• [Instrução 1]
Repete tal e qual as linhas dos registos desde a linha que contém "一黑一红的两排，最后一次出现在镜子上。" até ao fim dos registos, incluindo as duas pontas. Deixa as imagens de fora da resposta.

IX-Refere o facto provado nº 8: "Seguidamente, o arguido L., exibindo uma faca, ordenou a R.P. que lhe entregasse tudo o que tivesse no bolso, tendo-lhe aquele respondido negativamente". Ora tal facto encontra-se incorrectamente julgado, sendo a prova concreta que impõe diferente entendimento dos factos ocorridos o próprio depoimento em audiência de julgamento da testemunha R.P. (Refs 20160316103527 17775605 2871051) que afirma: "Comigo veio ter um rapaz que me apontou uma faca ... eu não dei o telemóvel... ele passou para outro rapaz". E questionado sobre a identidade de quem lhe apontou a faca, não hesitou e declarou claramente: "O rapaz que me apontou a faca era o tal M....".

X-Daqui resulta inequivocamente que ao Recorrente não pode ser imputado o crime de roubo na forma tentada, pois nem a própria vítima refere qualquer participação sua nesse acto; e nem mesmo o do furto da carteira de C.D., pois é o Facto Provado nº 9 que refere; "Entretanto, um dos elementos do grupo do arguido L. pegou na carteira de C.D. que estava no chão, e puseram-se todos em fuga, fazendo-a coisa sua". A provar-se a posse de algum dos telemóveis furtados à referida C.D., quanto muito poderia ser-lhe imputado um crime de receptação. Para além da audição dos testemunhos prestados em audiência, não nos parece necessária qualquer renovação da prova, para se concluir pela absolvição do arguido do crime de roubo na forma tentada de que foi acusado, se entretanto (e como se espera) este Colendo Tribunal não determinar o reenvio do processo ao tribunal recorrido, assim se fazendo a melhor JUSTIÇA! * O Digno Magistrado do Ministério Público apresentou a sua contra-motivação concluindo que deve se negado provimento ao recurso interposto e confirmado o douto acórdão sob censura nos seus precisos termos.

• [Registos fornecidos]
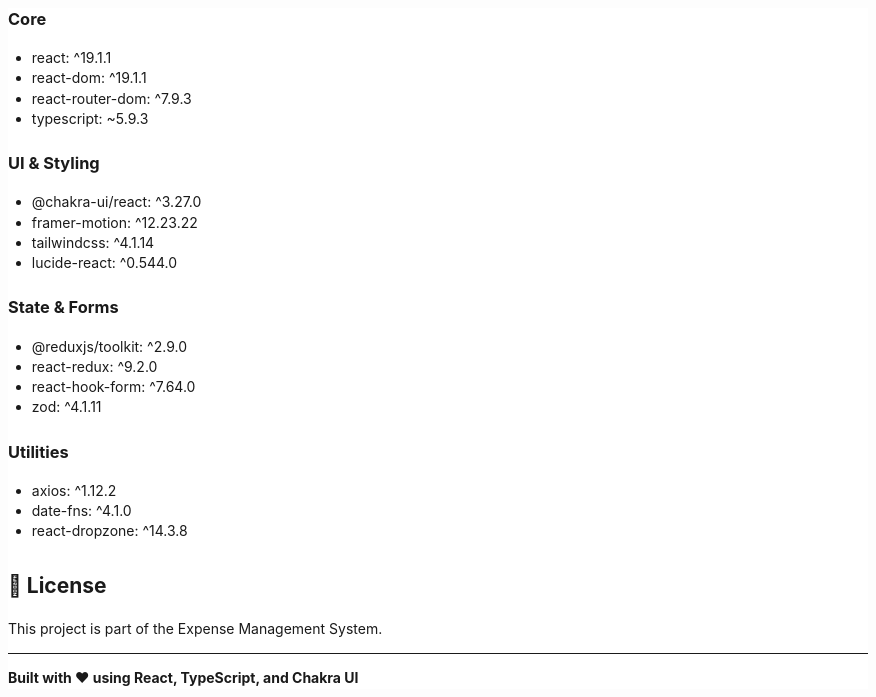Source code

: ### Core
- react: ^19.1.1
- react-dom: ^19.1.1
- react-router-dom: ^7.9.3
- typescript: ~5.9.3

### UI & Styling
- @chakra-ui/react: ^3.27.0
- framer-motion: ^12.23.22
- tailwindcss: ^4.1.14
- lucide-react: ^0.544.0

### State & Forms
- @reduxjs/toolkit: ^2.9.0
- react-redux: ^9.2.0
- react-hook-form: ^7.64.0
- zod: ^4.1.11

### Utilities
- axios: ^1.12.2
- date-fns: ^4.1.0
- react-dropzone: ^14.3.8

## 📄 License

This project is part of the Expense Management System.

---

**Built with ❤️ using React, TypeScript, and Chakra UI**
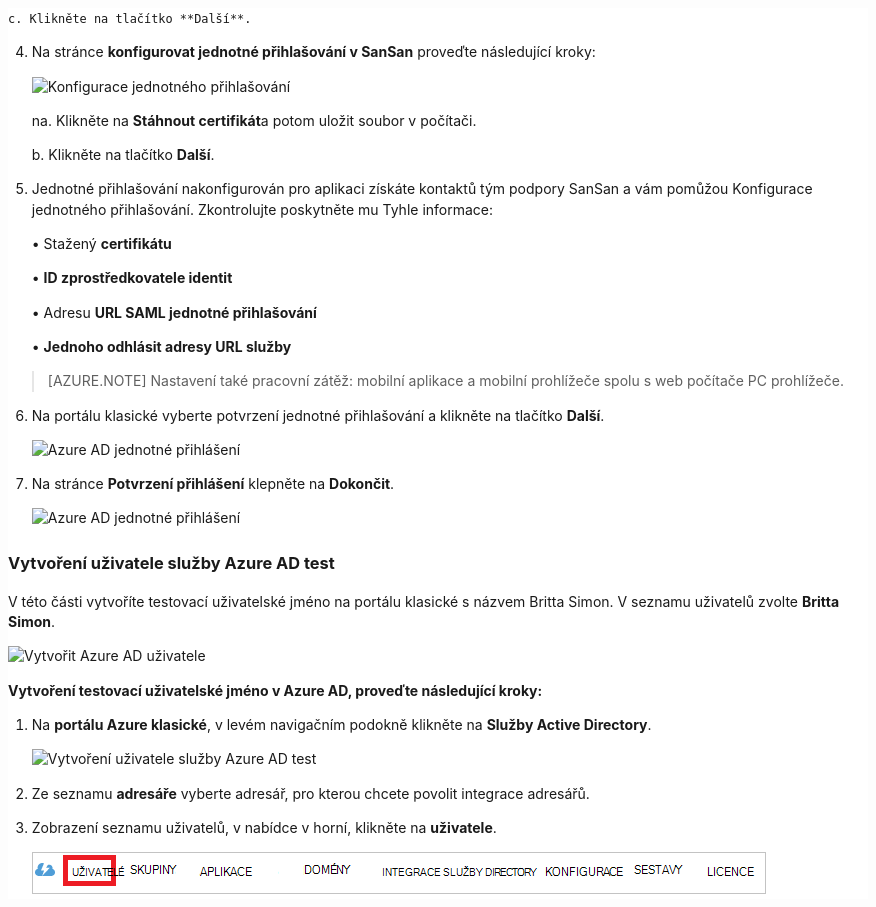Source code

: 
    c. Klikněte na tlačítko **Další**.

4. Na stránce **konfigurovat jednotné přihlašování v SanSan** proveďte následující kroky:

    ![Konfigurace jednotného přihlašování](./media/active-directory-saas-sansan-tutorial/tutorial_sansan_05.png) 

    na. Klikněte na **Stáhnout certifikát**a potom uložit soubor v počítači.

    b. Klikněte na tlačítko **Další**.


5.  Jednotné přihlašování nakonfigurován pro aplikaci získáte kontaktů tým podpory SanSan a vám pomůžou Konfigurace jednotného přihlašování. Zkontrolujte poskytněte mu Tyhle informace:

    • Stažený **certifikátu**

    • **ID zprostředkovatele identit**

    • Adresu **URL SAML jednotné přihlašování**

    • **Jednoho odhlásit adresy URL služby**

> [AZURE.NOTE] Nastavení také pracovní zátěž: mobilní aplikace a mobilní prohlížeče spolu s web počítače PC prohlížeče. 


6. Na portálu klasické vyberte potvrzení jednotné přihlašování a klikněte na tlačítko **Další**.
    
    ![Azure AD jednotné přihlášení][10]

7. Na stránce **Potvrzení přihlášení** klepněte na **Dokončit**.  
    
    ![Azure AD jednotné přihlášení][11]



### <a name="creating-an-azure-ad-test-user"></a>Vytvoření uživatele služby Azure AD test

V této části vytvoříte testovací uživatelské jméno na portálu klasické s názvem Britta Simon.
V seznamu uživatelů zvolte **Britta Simon**.

![Vytvořit Azure AD uživatele][20]

**Vytvoření testovací uživatelské jméno v Azure AD, proveďte následující kroky:**

1. Na **portálu Azure klasické**, v levém navigačním podokně klikněte na **Služby Active Directory**.
    
    ![Vytvoření uživatele služby Azure AD test](./media/active-directory-saas-sansan-tutorial/create_aaduser_09.png) 

2. Ze seznamu **adresáře** vyberte adresář, pro kterou chcete povolit integrace adresářů.

3. Zobrazení seznamu uživatelů, v nabídce v horní, klikněte na **uživatele**.
    
    ![Vytvoření uživatele služby Azure AD test](./media/active-directory-saas-sansan-tutorial/create_aaduser_03.png) 


[1]: ./media/active-directory-saas-sansan-tutorial/tutorial_general_01.png
[2]: ./media/active-directory-saas-sansan-tutorial/tutorial_general_02.png
[3]: ./media/active-directory-saas-sansan-tutorial/tutorial_general_03.png
[4]: ./media/active-directory-saas-sansan-tutorial/tutorial_general_04.png
[6]: ./media/active-directory-saas-sansan-tutorial/tutorial_general_05.png
[10]: ./media/active-directory-saas-sansan-tutorial/tutorial_general_06.png
[11]: ./media/active-directory-saas-sansan-tutorial/tutorial_general_07.png
[20]: ./media/active-directory-saas-sansan-tutorial/tutorial_general_100.png
[200]: ./media/active-directory-saas-sansan-tutorial/tutorial_general_200.png
[201]: ./media/active-directory-saas-sansan-tutorial/tutorial_general_201.png
[203]: ./media/active-directory-saas-sansan-tutorial/tutorial_general_203.png
[204]: ./media/active-directory-saas-sansan-tutorial/tutorial_general_204.png
[205]: ./media/active-directory-saas-sansan-tutorial/tutorial_general_205.png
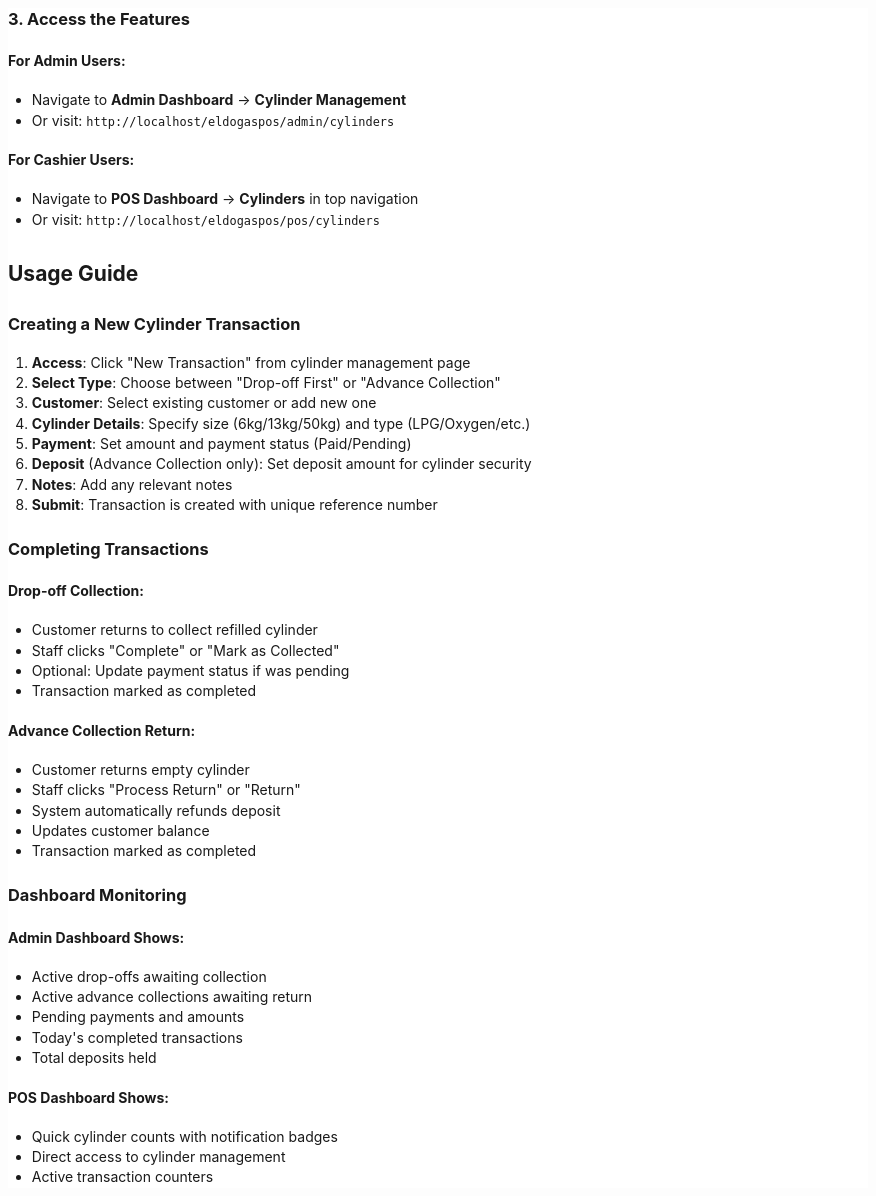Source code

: ### 3. Access the Features

#### For Admin Users:
- Navigate to **Admin Dashboard** → **Cylinder Management** 
- Or visit: `http://localhost/eldogaspos/admin/cylinders`

#### For Cashier Users:
- Navigate to **POS Dashboard** → **Cylinders** in top navigation
- Or visit: `http://localhost/eldogaspos/pos/cylinders`

## Usage Guide

### Creating a New Cylinder Transaction

1. **Access**: Click "New Transaction" from cylinder management page
2. **Select Type**: Choose between "Drop-off First" or "Advance Collection"
3. **Customer**: Select existing customer or add new one
4. **Cylinder Details**: Specify size (6kg/13kg/50kg) and type (LPG/Oxygen/etc.)
5. **Payment**: Set amount and payment status (Paid/Pending)
6. **Deposit** (Advance Collection only): Set deposit amount for cylinder security
7. **Notes**: Add any relevant notes
8. **Submit**: Transaction is created with unique reference number

### Completing Transactions

#### Drop-off Collection:
- Customer returns to collect refilled cylinder
- Staff clicks "Complete" or "Mark as Collected"
- Optional: Update payment status if was pending
- Transaction marked as completed

#### Advance Collection Return:
- Customer returns empty cylinder
- Staff clicks "Process Return" or "Return"
- System automatically refunds deposit
- Updates customer balance
- Transaction marked as completed

### Dashboard Monitoring

#### Admin Dashboard Shows:
- Active drop-offs awaiting collection
- Active advance collections awaiting return
- Pending payments and amounts
- Today's completed transactions
- Total deposits held

#### POS Dashboard Shows:
- Quick cylinder counts with notification badges
- Direct access to cylinder management
- Active transaction counters
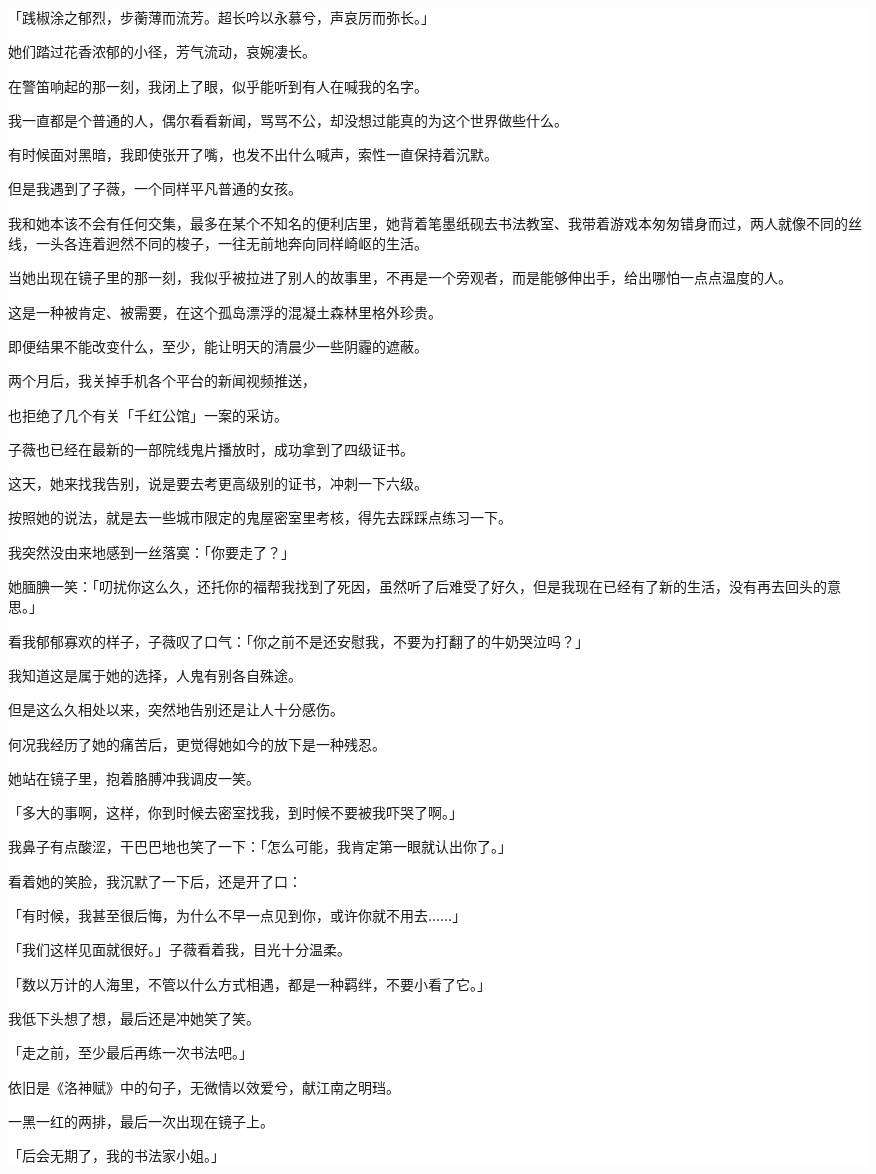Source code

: 「践椒涂之郁烈，步蘅薄而流芳。超长吟以永慕兮，声哀厉而弥长。」

她们踏过花香浓郁的小径，芳气流动，哀婉凄长。

在警笛响起的那一刻，我闭上了眼，似乎能听到有人在喊我的名字。

我一直都是个普通的人，偶尔看看新闻，骂骂不公，却没想过能真的为这个世界做些什么。

有时候面对黑暗，我即使张开了嘴，也发不出什么喊声，索性一直保持着沉默。

但是我遇到了子薇，一个同样平凡普通的女孩。

我和她本该不会有任何交集，最多在某个不知名的便利店里，她背着笔墨纸砚去书法教室、我带着游戏本匆匆错身而过，两人就像不同的丝线，一头各连着迥然不同的梭子，一往无前地奔向同样崎岖的生活。

当她出现在镜子里的那一刻，我似乎被拉进了别人的故事里，不再是一个旁观者，而是能够伸出手，给出哪怕一点点温度的人。

这是一种被肯定、被需要，在这个孤岛漂浮的混凝土森林里格外珍贵。

即便结果不能改变什么，至少，能让明天的清晨少一些阴霾的遮蔽。

两个月后，我关掉手机各个平台的新闻视频推送，

也拒绝了几个有关「千红公馆」一案的采访。

子薇也已经在最新的一部院线鬼片播放时，成功拿到了四级证书。

这天，她来找我告别，说是要去考更高级别的证书，冲刺一下六级。

按照她的说法，就是去一些城市限定的鬼屋密室里考核，得先去踩踩点练习一下。

我突然没由来地感到一丝落寞：「你要走了？」

她腼腆一笑：「叨扰你这么久，还托你的福帮我找到了死因，虽然听了后难受了好久，但是我现在已经有了新的生活，没有再去回头的意思。」

看我郁郁寡欢的样子，子薇叹了口气：「你之前不是还安慰我，不要为打翻了的牛奶哭泣吗？」

我知道这是属于她的选择，人鬼有别各自殊途。

但是这么久相处以来，突然地告别还是让人十分感伤。

何况我经历了她的痛苦后，更觉得她如今的放下是一种残忍。

她站在镜子里，抱着胳膊冲我调皮一笑。

「多大的事啊，这样，你到时候去密室找我，到时候不要被我吓哭了啊。」

我鼻子有点酸涩，干巴巴地也笑了一下：「怎么可能，我肯定第一眼就认出你了。」

看着她的笑脸，我沉默了一下后，还是开了口：

「有时候，我甚至很后悔，为什么不早一点见到你，或许你就不用去……」

「我们这样见面就很好。」子薇看着我，目光十分温柔。

「数以万计的人海里，不管以什么方式相遇，都是一种羁绊，不要小看了它。」

我低下头想了想，最后还是冲她笑了笑。

「走之前，至少最后再练一次书法吧。」

依旧是《洛神赋》中的句子，无微情以效爱兮，献江南之明珰。

一黑一红的两排，最后一次出现在镜子上。

「后会无期了，我的书法家小姐。」
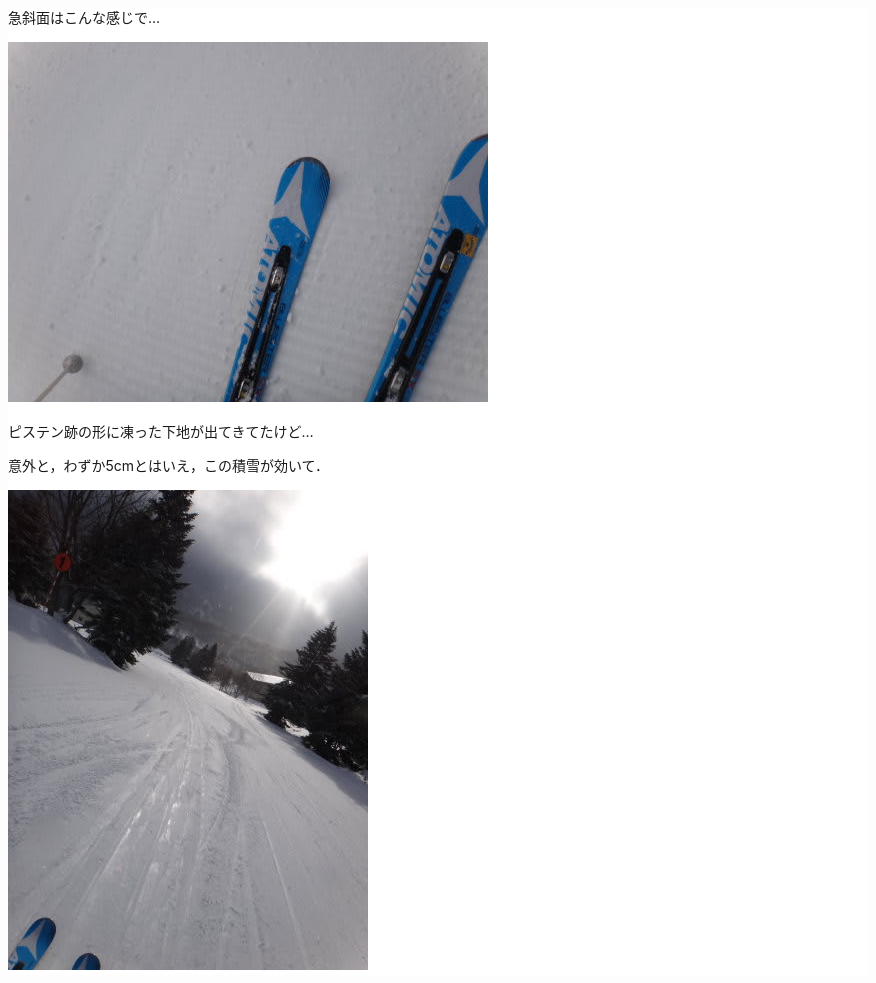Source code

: 


急斜面はこんな感じで…




![9cf9edaaa9a8f8e1e2df7c23f8b82de6.jpg](images/9cf9edaaa9a8f8e1e2df7c23f8b82de6.jpg)




ピステン跡の形に凍った下地が出てきてたけど…





意外と，わずか5cmとはいえ，この積雪が効いて．




![a1609cd29944a73d94a9d4ede7a355bb.jpg](images/a1609cd29944a73d94a9d4ede7a355bb.jpg)
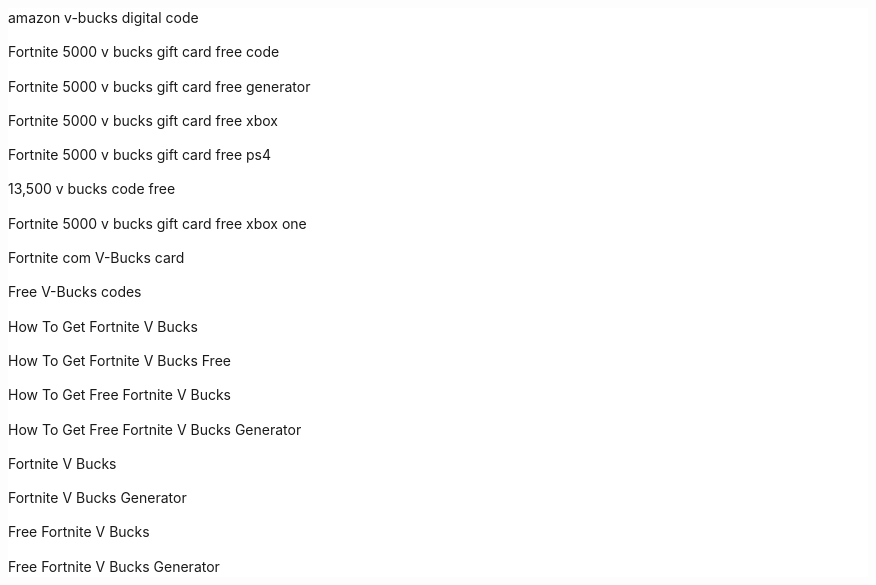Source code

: amazon v-bucks digital code

Fortnite 5000 v bucks gift card free code

Fortnite 5000 v bucks gift card free generator

Fortnite 5000 v bucks gift card free xbox

Fortnite 5000 v bucks gift card free ps4

13,500 v bucks code free

Fortnite 5000 v bucks gift card free xbox one

Fortnite com V-Bucks card

Free V-Bucks codes

How To Get Fortnite V Bucks

How To Get Fortnite V Bucks Free

How To Get Free Fortnite V Bucks

How To Get Free Fortnite V Bucks Generator

Fortnite V Bucks

Fortnite V Bucks Generator

Free Fortnite V Bucks

Free Fortnite V Bucks Generator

• [Instrução 2]
Segundo o excerto, porque é que ao recorrente não pode ser imputado o crime de roubo na forma tentada? Responde em uma a três frases.

• [Solução do exercício 1]
一黑一红的两排，最后一次出现在镜子上。

「后会无期了，我的书法家小姐。」
Source code

: 


急斜面はこんな感じで…




![9cf9edaaa9a8f8e1e2df7c23f8b82de6.jpg](images/9cf9edaaa9a8f8e1e2df7c23f8b82de6.jpg)




ピステン跡の形に凍った下地が出てきてたけど…





意外と，わずか5cmとはいえ，この積雪が効いて．




![a1609cd29944a73d94a9d4ede7a355bb.jpg](images/a1609cd29944a73d94a9d4ede7a355bb.jpg)
Source code

: amazon v-bucks digital code

Fortnite 5000 v bucks gift card free code

Fortnite 5000 v bucks gift card free generator

Fortnite 5000 v bucks gift card free xbox

Fortnite 5000 v bucks gift card free ps4

13,500 v bucks code free

Fortnite 5000 v bucks gift card free xbox one

Fortnite com V-Bucks card

Free V-Bucks codes

How To Get Fortnite V Bucks

How To Get Fortnite V Bucks Free

How To Get Free Fortnite V Bucks

How To Get Free Fortnite V Bucks Generator

Fortnite V Bucks

Fortnite V Bucks Generator

Free Fortnite V Bucks

Free Fortnite V Bucks Generator

• [Solução do exercício 2]
Porque nem a própria vítima, R.P., refere qualquer participação dele nesse ato. No depoimento em audiência, declarou claramente que o rapaz que lhe apontou a faca era o tal M.